Not all Unimogs are used for such serious tasks. A few years ago, Domino's Pizza brought a pair of retired S-404 fire trucks with TLF pumper bodies into the U.S. as part of a publicity campaign. They completely restored them, right down to the European-style blue flashers, and painted the corporate logo on the side.

There is also a small, but growing group of American fans who enjoy offroad activities in their Unimogs and organize annual meets and competitions. The S-404 is the most popular Unimog among civilian buyers in America. Most often these are ex-military vehicles sold as surplus by the German or Swiss armies. The reason for their popularity is the easy availability of parts and the relatively low price. New Unimogs have prices starting at about $80,000. Depending on the options ordered, the sticker can easily climb into the six figures. An ex-Swiss S-404 in running condition can go for as little as $8,000.

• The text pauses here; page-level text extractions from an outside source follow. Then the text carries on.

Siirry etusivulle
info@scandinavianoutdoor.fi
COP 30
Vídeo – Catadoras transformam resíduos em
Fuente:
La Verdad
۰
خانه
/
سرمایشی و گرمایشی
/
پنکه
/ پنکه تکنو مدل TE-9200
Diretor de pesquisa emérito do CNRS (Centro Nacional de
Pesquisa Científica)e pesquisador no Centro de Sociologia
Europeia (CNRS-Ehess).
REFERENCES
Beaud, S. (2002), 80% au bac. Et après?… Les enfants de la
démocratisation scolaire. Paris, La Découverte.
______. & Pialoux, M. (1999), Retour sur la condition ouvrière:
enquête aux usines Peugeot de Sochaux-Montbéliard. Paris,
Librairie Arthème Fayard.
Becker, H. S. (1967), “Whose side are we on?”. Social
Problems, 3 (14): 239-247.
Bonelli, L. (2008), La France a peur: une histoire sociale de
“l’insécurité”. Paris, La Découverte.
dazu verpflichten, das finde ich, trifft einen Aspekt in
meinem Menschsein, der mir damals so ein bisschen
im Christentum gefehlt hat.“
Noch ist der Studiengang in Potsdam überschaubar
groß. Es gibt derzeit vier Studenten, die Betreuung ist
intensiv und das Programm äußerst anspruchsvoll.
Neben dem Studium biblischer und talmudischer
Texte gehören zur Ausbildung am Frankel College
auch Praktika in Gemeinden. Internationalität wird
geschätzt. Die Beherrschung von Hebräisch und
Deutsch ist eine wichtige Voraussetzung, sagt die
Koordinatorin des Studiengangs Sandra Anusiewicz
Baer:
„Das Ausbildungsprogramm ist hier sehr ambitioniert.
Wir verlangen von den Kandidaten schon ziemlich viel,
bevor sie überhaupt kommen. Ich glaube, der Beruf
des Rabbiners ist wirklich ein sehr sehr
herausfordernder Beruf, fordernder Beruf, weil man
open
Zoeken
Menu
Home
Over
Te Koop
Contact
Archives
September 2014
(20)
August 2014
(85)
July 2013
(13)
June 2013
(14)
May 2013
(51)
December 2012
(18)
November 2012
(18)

Unimogs are built to the customer's specifications and are often shipped to a second company for additional modifications. I've listed a few web pages with pictures of 'Mogs earning their keep.

Unlike most SUVs, which are really most often "Mall Utility Vehicles," Unimogs are at their best in the work and offroad environments for which they were designed. Whether it's switching cars in the yard, standing ready to battle forest fires or just helping some very determined fishermen reach that remote spot where the big ones are biting, a rugged Unimog will be right at home.

Related Web Sites:

  • Lehigh Concrete Technologies (http://www.lehightech.com) both sells and does custom conversions of Unimogs. Good picture of the conversion they built for the Massachusetts Bay Transit Authority.
  • Ultimate All-Wheel Drive (http://www.unimogusa.com) was the U.S. distributor for the Unimog. There are several good pictures of Unimogs in action.
  • Unimog Net (http://www.unimog.net) is a great site with lots of links.

Press release from Freightliner clarifying the Unimog sales plan (2.22.01)

In response to today's interest in the Unimog, Freightliner LLC would like to clarify its strategy for selling and marketing the Unimog multi-purpose vocational truck in North America.

The Unimog is targeted at a variety of vocational markets, from utilities and municipal services to fire and rescue services. Built by Mercedes-Benz for more than fifty years, the Unimog is a highly specialized vehicle suited for plowing snow, fighting fires, agricultural applications or other tasks performed by commercial vehicles.

The Unimog is not intended to compete in the mass sport-utility vehicle markets. It is a Class 6 commercial truck intended for service applications where terrain or weather require a high-mobility vehicle.

Unimog will meet all U.S. laws for emissions, size, weight and other commercial vehicle requirements and is designed for safe performance and environmental compliance.

Freightliner LLC will sell and market the Unimog under its Freightliner Trucks (commercial trucks) and American LaFrance (fire trucks) brands. Unimogs will be built in Gaggenau, Germany and imported to the U.S. Production begins in early 2002.

Freightliner LLC expects to sell about 300 Unimogs in the U.S. in 2002.